-- Document excerpt --

****************

1949 Alvis TA 14 in Inspector Morse, TV Series, 1987-2000 IMDB Ep. 3.01

Class: Cars, Sedan — Model origin: UK

1949 Alvis TA 14

Position 00:11:49 [*][*] Minor action vehicle or used in only a short scene

Comments about this vehicle

AuthorMessage

Sandie SX

2019-06-30 15:24

[Image: alvis000343.jpg] [Image: alvis001153.jpg]

KYL 692
✓ Taxed
Tax due:
01 September 2019
Vehicle make: ALVIS
Date of first registration: September 1949
Year of manufacture: 1949
Cylinder capacity (cc): 1892 cc
Fuel type: PETROL
Vehicle colour: BLACK

dsl SX

2019-06-30 15:57

Presumably TA14 the only choice for 1949??

johnfromstaffs EN

2019-06-30 16:33

4 cylinders of 75 x 110mm = 1892cc

I don’t understand your indecision. TA14.

johnfromstaffs EN

2019-06-30 20:50

These always strike me as being just that bit too frumpy, not quite enough power to cut the mustard, and the spare wheel on the boot lid is too much of a link back to the thirties. The later three litre model, especially in Grey Lady form seems to answer the problems, while retaining that degree of “Alvisness” that marks it out as worthwhile.

It’s an interesting source of speculation, to think about the Coventry makes after the end of WW2. The Rootes makes are not part of this, aiming for a different market entirely, but think about Alvis, Armstrong Siddeley, Jaguar and Lea Francis. I think we can forget LeaF, under capitalised and in the position that Riley’s would have been had they not been bought by Nuffield. Armstrong Siddeley had the cushion of turnover from aero engine business, but decided to quit car manufacture. The same decision was taken by Alvis, a little later, but again scared off by the cost and complication of new model development.

And then there was Jaguar.

Same problems 60 years later?

****************

-- Material supplied --
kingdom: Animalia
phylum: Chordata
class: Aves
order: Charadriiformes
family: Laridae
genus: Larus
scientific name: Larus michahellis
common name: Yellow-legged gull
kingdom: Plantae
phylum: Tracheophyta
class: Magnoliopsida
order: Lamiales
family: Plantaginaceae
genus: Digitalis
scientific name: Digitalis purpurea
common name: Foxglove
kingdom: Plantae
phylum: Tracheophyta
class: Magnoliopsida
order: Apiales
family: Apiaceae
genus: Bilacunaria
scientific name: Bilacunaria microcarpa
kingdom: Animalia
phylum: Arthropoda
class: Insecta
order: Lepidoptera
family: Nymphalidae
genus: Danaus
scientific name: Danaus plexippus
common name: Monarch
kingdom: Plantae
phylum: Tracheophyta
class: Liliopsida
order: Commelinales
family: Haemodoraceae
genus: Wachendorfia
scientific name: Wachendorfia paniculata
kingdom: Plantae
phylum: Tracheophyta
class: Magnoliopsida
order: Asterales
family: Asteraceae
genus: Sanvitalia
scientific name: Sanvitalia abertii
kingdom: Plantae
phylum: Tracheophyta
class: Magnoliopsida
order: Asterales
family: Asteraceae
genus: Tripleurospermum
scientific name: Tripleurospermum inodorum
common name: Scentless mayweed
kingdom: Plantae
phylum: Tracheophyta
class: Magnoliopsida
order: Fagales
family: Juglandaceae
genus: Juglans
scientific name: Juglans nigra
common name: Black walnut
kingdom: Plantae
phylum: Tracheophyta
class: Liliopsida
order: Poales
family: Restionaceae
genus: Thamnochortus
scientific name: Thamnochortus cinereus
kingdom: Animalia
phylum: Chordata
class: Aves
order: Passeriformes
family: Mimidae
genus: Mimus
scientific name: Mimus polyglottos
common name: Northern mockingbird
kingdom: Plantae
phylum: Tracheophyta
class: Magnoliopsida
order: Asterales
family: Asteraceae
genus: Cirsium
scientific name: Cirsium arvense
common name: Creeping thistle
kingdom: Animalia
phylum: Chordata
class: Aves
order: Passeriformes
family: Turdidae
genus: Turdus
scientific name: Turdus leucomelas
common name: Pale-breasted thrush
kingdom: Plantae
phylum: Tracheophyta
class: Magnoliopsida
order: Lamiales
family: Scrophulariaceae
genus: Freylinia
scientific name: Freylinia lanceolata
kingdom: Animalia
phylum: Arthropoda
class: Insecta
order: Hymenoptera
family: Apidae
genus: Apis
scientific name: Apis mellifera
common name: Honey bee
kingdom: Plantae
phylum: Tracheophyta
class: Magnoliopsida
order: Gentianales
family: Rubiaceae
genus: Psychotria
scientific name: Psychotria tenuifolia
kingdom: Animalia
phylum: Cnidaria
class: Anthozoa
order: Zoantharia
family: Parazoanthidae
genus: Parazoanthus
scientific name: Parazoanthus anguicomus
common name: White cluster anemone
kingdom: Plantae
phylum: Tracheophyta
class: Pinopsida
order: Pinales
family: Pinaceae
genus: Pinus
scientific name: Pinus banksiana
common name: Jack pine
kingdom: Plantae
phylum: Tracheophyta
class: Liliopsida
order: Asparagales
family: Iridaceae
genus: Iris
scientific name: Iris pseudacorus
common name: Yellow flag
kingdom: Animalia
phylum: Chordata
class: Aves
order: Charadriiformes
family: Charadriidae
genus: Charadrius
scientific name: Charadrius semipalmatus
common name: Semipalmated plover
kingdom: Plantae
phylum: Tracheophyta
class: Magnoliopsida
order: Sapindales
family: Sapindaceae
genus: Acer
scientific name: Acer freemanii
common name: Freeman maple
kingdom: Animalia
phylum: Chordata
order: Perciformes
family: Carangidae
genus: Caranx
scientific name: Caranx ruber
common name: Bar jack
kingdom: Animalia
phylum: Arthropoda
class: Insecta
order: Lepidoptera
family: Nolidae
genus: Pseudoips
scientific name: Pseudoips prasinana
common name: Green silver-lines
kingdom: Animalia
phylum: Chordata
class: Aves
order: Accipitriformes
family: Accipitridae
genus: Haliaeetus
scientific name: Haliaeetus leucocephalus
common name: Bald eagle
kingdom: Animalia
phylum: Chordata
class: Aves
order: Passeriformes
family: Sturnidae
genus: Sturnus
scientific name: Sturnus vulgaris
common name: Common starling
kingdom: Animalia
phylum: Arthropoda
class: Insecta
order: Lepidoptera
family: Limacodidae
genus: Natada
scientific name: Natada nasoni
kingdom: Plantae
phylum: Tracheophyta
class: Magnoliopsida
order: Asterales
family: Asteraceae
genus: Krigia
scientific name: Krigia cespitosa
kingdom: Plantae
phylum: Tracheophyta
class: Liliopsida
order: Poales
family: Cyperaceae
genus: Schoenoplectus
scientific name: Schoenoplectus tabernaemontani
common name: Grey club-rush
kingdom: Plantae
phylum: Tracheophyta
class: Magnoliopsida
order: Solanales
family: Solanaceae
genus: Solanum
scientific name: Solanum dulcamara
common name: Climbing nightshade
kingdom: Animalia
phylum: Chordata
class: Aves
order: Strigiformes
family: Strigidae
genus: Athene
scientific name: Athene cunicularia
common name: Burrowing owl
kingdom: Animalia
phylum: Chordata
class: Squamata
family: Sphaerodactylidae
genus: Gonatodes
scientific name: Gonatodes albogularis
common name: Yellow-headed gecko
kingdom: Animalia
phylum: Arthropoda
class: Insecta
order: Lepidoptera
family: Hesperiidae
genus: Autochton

****************

-- Tasks to carry out --
1. Answer these about the Alvis page:
(a) What vehicle color is listed for KYL 692?
(b) How many cylinders, and of what dimensions, does johnfromstaffs give for the 1892cc engine?
(c) Which Coventry make had the cushion of turnover from an aero engine business?
2. Please quote the Alvis page word for word, from "Presumably TA14 the" up to and including "your indecision. TA14.".

-- Task answers --
1.
(a) Black
(b) 4 cylinders of 75 x 110mm
(c) Armstrong Siddeley

2.
Presumably TA14 the only choice for 1949??

johnfromstaffs EN

2019-06-30 16:33

4 cylinders of 75 x 110mm = 1892cc

I don’t understand your indecision. TA14.